Under the hood: rtk runs the command (or reads stdin), pipes to distill with the provided instruction, and returns the tiny output.
Option 2: Automatic opt-in rewriting for high-volume commands
Detect common verbose tools (test runners, plans, audits, logs) and offer --distill "instruction" flag:
rtk --distill "PASS/FAIL + failures" test # rewrites to rtk test → distill
rtk terraform plan --distill "SAFE/REVIEW/UNSAFE + risks"
Option 3: Passthrough + tracking mode
Like grepai: run original command → capture output → optionally compress with distill if user has it installed and a config flag is set.
Expected Savings (examples from distill repo + typical rtk usage)

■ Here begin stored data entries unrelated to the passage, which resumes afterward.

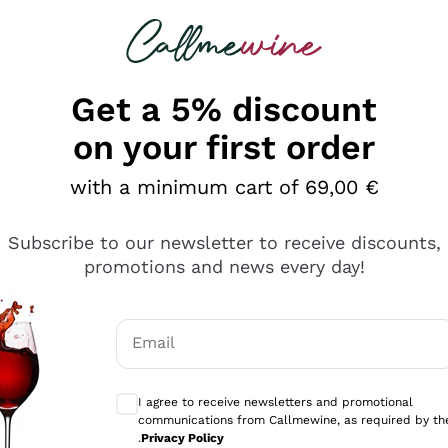
 looking for
Champagne
Sparkling Wines
Al
Get a 5% discount
on your first order
with a minimum cart of 69,00 €
Subscribe to our newsletter to receive discounts,
promotions and news every day!
Email
Optional consents to receive communicati
I agree to receive newsletters and promotional
communications from Callmewine, as required by th
e professionalità
.
Privacy Policy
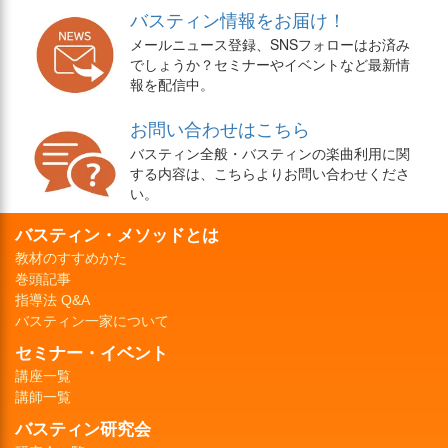
バスティン情報をお届け！
メールニュース登録、SNSフォローはお済み
でしょうか？セミナーやイベントなど最新情
報を配信中。
お問い合わせはこちら
バスティン全般・バスティンの楽曲利用に関
する内容は、こちらよりお問い合わせくださ
い。
バスティン・メソッドとは
教材のすすめかた
巻頭記事
指導法 Q&A
バスティン一家について
セミナー・イベント
講座一覧
講師一覧
バスティン研究会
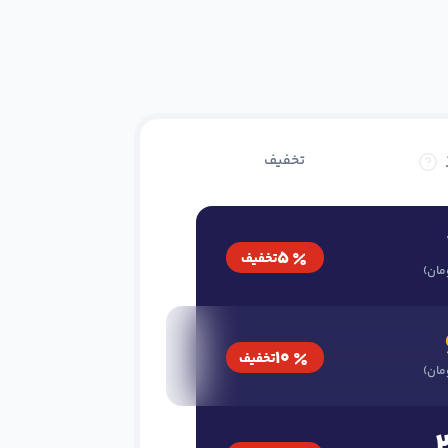
تخفیف
۵
تخفیف
مان)
۱۰
تخفیف
مان)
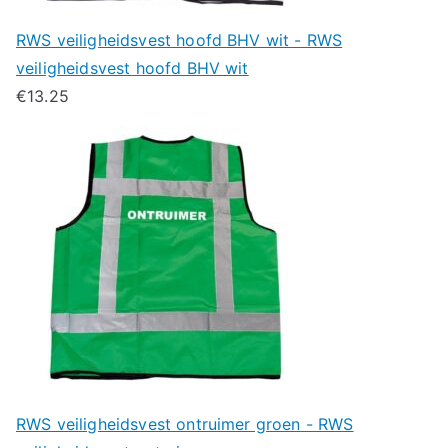
RWS veiligheidsvest hoofd BHV wit - RWS
veiligheidsvest hoofd BHV wit
€
13.25
RWS veiligheidsvest ontruimer groen - RWS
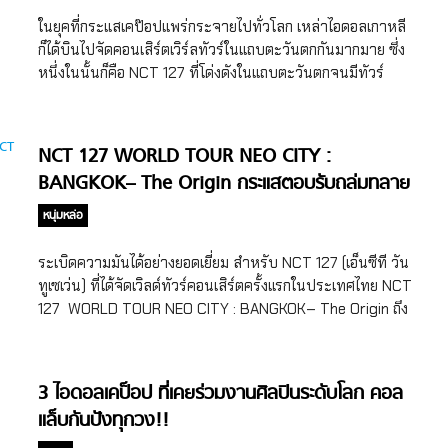
(มาร์ค), ‘HAECHAN’ (แฮชาน), ‘YUTA’ (ยูตะ) และ ‘JUNGWOO’
ในยุคที่กระแสเคป๊อปแพร่กระจายไปทั่วโลก เหล่าไอดอลเกาหลี
(จองอู) พวกเขาได้พิสูจน์ให้เห็นถึงพลังอันแข็งแกร่งระดับโลก […]
ก็ได้บินไปจัดคอนเสิร์ตเวิร์ลทัวร์ในแถบตะวันตกกันมากมาย ซึ่ง
หนึ่งในนั้นก็คือ NCT 127 ที่โด่งดังในแถบตะวันตกจนมีทัวร์
คอนเสิร์ตในทวีปอเมริกาและยุโรป แถมได้รับกระแสตอบรับจาก
แฟนๆ ต่างชาติดีมากซะด้วย หนุ่มๆ NCT 127 ก็เลยต้องมีเพลง
เวอร์ชั่นภาษาอังกฤษมาเอาใจแฟนๆ อินเตอร์ให้ร้องตามกันได้
NCT 127 WORLD TOUR NEO CITY :
อย่างคล่องปาก โดย เพลงภาษาอังกฤษของ NCT 127 ก็มีถึง 2
BANGKOK– The Origin กระแสตอบรับถล่มทลาย
เพลงด้วยกันแล้ว งานนี้จะคูลขนาดไหนไปดูกันเลย เพลงภาษา
อังกฤษของ NCT 127 เพลงแรกที่ปล่อยออกมาคือเพลง Regular
หนุ่มหล่อ
ซึ่งเป็นเพลงโปรโมทจากอัลบั้ม Regular-Irregular ที่ปล่อยออก
มาเมื่อปี 2018 ที่ผ่านมา ซึ่งอัลบั้ม Regular-Irregular ก็เป็น
ระเบิดความมันได้อย่างยอดเยี่ยม สำหรับ NCT 127 (เอ็นซีที วัน
อัลบั้มแรกที่พาหนุ่มๆ NCT 127 ขึ้นชาร์ต Billboard 200 โดย
ทูเซเว่น) ที่ได้จัดเวิลด์ทัวร์คอนเสิร์ตครั้งแรกในประเทศไทย NCT
เปิดตัวในอันดับที่ 86 และในปี 2018 NCT 127 ก็ได้ถูกเลือกให้
127 WORLD TOUR NEO CITY : BANGKOK– The Origin ถึง
เป็น “Up Next” artist ของ Apple Music ซึ่งหนุ่มๆ จะได้รับการ
3 รอบการแสดง ในวันศุกร์ที่ 21 วันเสาร์ที่ 22 และวันอาทิตย์ที่
โปรโมทผ่าน Beats1 […]
23 มิถุนายนที่ผ่านมา ณ ธันเดอร์โดม เมืองทองธานี งานนี้ 9
หนุ่ม NCT 127 ก็ได้สร้างปรากฏการณ์ Sold Out ทันทีที่เปิด
3 ไอดอลเคป็อป ที่เคยร่วมงานศิลปินระดับโลก คอล
จำหน่าย รวมทั้งสิ้น 18,000 ใบ โดยบัตรคอนเสิร์ตของ 2 รอบ
แล็บกันปังทุกวง!!
การแสดงแรกจำนวน 12,000 ใบ ถูกจำหน่ายหมดในระยะเวลา
เพียง 3 นาที ส่วนรอบที่ 3 ที่ประกาศเพิ่มนั้น บัตรหมดเกลี้ยง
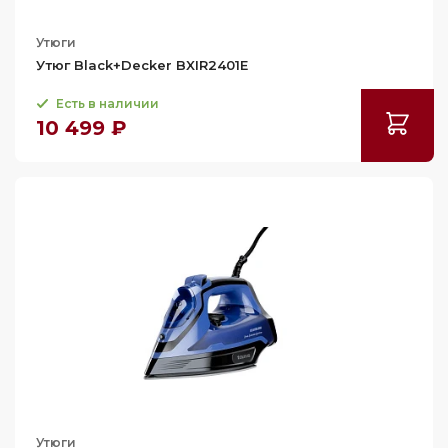
Утюги
Утюг Black+Decker BXIR2401E
Есть в наличии
10 499 ₽
Утюги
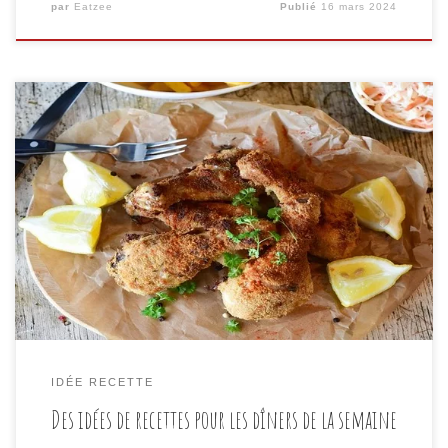
par
Eatzee
Publié
16 mars 2024
Planifier les repas de la semaine peut être un défi,
surtout lorsqu’il s’agit de trouver des recettes saines,
délicieuses et rapides à préparer. Heureusement, avec
un peu de créativité et de planification, il est possible
de concocter des dîners variés et savoureux chaque
soir. Dans cet article, nous partagerons quelques […]
IDÉE RECETTE
Des idées de recettes pour les dîners de la semaine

Expected token savings examples:
-
bun test (failing suite)
Input tokens: ~7,600
Output tokens: ~99
Savings: ~98.7% -
npm audit (multiple vulns)
Input tokens: ~4,200
Output tokens: ~120
Savings: ~97% -
terraform plan (large)
Input tokens: ~12,000
Output tokens: ~150
Savings: ~98.8% -
git diff (many files)
Input tokens: ~3,500
Output tokens: ~80
Savings: ~97.7%
Dependencies & Feasibility
distillis a simple npm global (npm i -g @samuelfaj/distill)- It supports many local OpenAI-compatible backends (LM Studio, LocalAI, llama.cpp, etc.)
Hook / Rewrite Strategy
Similar to grepai handling:
rtk distill <instruction> -- <cmd>→ run cmd → pipe stdout/stderr to distill- Optional:
rtk <known-verbose-cmd> --distill "<instruction>"→ transparent rewrite
This would make rtk even more powerful for general agent workflows (Claude Code, Cursor, Aider, etc.).